About 1,000 students from high schools throughout Southern Nevada participated in the 57th annual Sun Youth Forum on Nov. 13. The students were divided into groups to discuss a variety of topics. A representative was chosen from each group to write a column about the students’ findings. Timothy Ponciano of Advanced Technologies Academy writes about issues covered by his group, Potpourri.
The perception of youth apathy seems to epitomize the societal standards in which adults rule. We often hear: “He’s just a kid; he doesn’t care enough to know what’s happening in the world around him.” Yet, if people who believe this Millennial Generation is nothing but self-absorbed inhabitants heard the powerful voices of the students at the 2013 Las Vegas Sun Youth Forum, then this notion would be laid to rest.
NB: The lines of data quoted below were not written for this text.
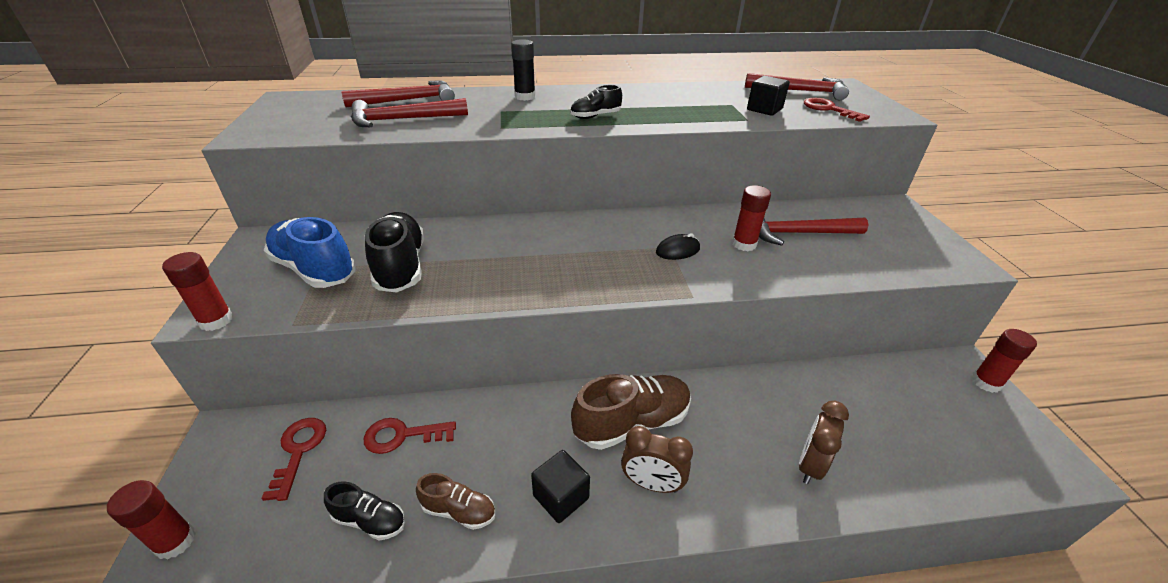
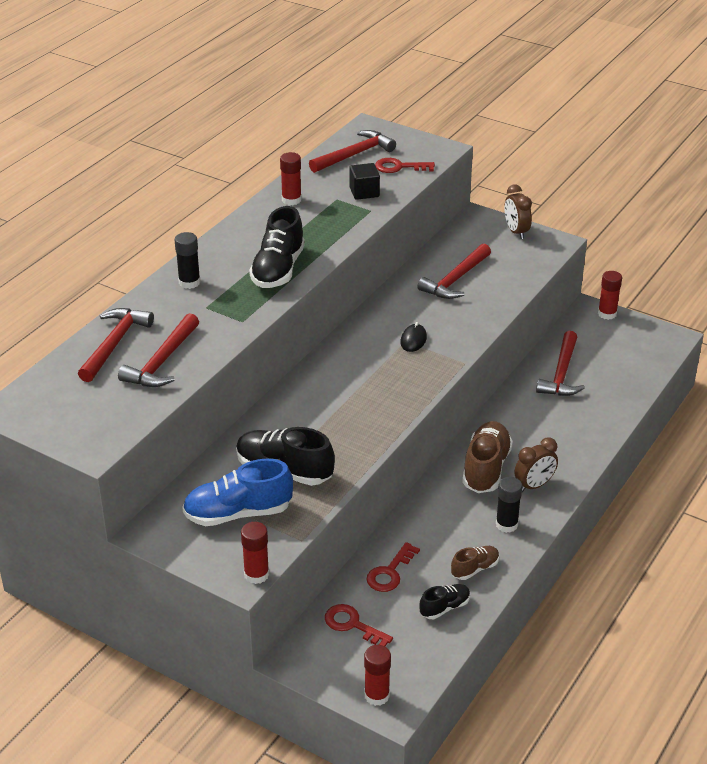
camera: 50 degrees left, 0 degrees up
(561, 497) = (506, 524): black cube -> black glue stick
(595, 116) = (278, 270): black shoe -> black shoe, size x1.85
(744, 244) = (440, 309): red glue stick -> red glue stick (291, 200)
(810, 465) = (583, 420): brown clock -> brown clock (516, 232)
(847, 399) = (561, 373): none -> red hammer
Future policymakers congregated to talk about current issues. From the legalization of marijuana to the economic implications of casino revenue, these millennials were serious about changing the way Nevada faces its political, cultural and economic issues. To put it simply, the solutions to the topsy-turvy chaos of problems we face locally and globally were discovered and pinpointed by the same voices that “don’t care enough to know what’s happening in the world around them.” But what was the most prolific issue? Education in Nevada.
It is no hidden fact that education determines a person’s life: where they live, what job they have, and even the people surrounding them. Perhaps the greatest challenge we face as young people is the uncertainty of not knowing where life is headed; however, that is just part of the life cycle. We need to ensure that students are prepared to be competitive, to be competent and to be motivated, no matter what path they choose to take. We can no longer accept that the less educated a person is, the more likely he will be incarcerated. We can no longer accept that the less educated a person is, the more likely he ends up depending on welfare, and even living below the poverty line. To do so, we need to educate the youth.
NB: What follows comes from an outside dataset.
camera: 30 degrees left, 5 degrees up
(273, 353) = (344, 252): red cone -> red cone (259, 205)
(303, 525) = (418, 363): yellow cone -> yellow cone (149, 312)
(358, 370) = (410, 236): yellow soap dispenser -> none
For our students to excel in the real world, we need to start implementing policies that will guarantee preparation for a bright future. “Every school should be equal and funding should be provided fairly,” one future teacher stated. “Las Vegas is so focused on tourism, why isn’t that money being spent on education?” a future journalist questioned. Education is an investment in our future, so why not emphasize it?
If we want to implement changes, we should do so now. The keys to unlocking the solutions to the problems we face globally lie in the hands of outside-of-the-box thinkers. These innovative thinkers can be found right in our backyards, fighting for their voices to be heard. These future ground-breakers are found working the water station at a walk-for-cancer event. These game changers can be found tutoring the less fortunate after school on the other side of the city. These change makers can be found helping to end bullying in their community. And these people can be found under the legal age, sitting at a classroom desk, belonging in the most “underestimated” generation, thinking about the possibilities of how they can change the world, starting with Nevada.
All they need is someone to give them a chance and hear their voices.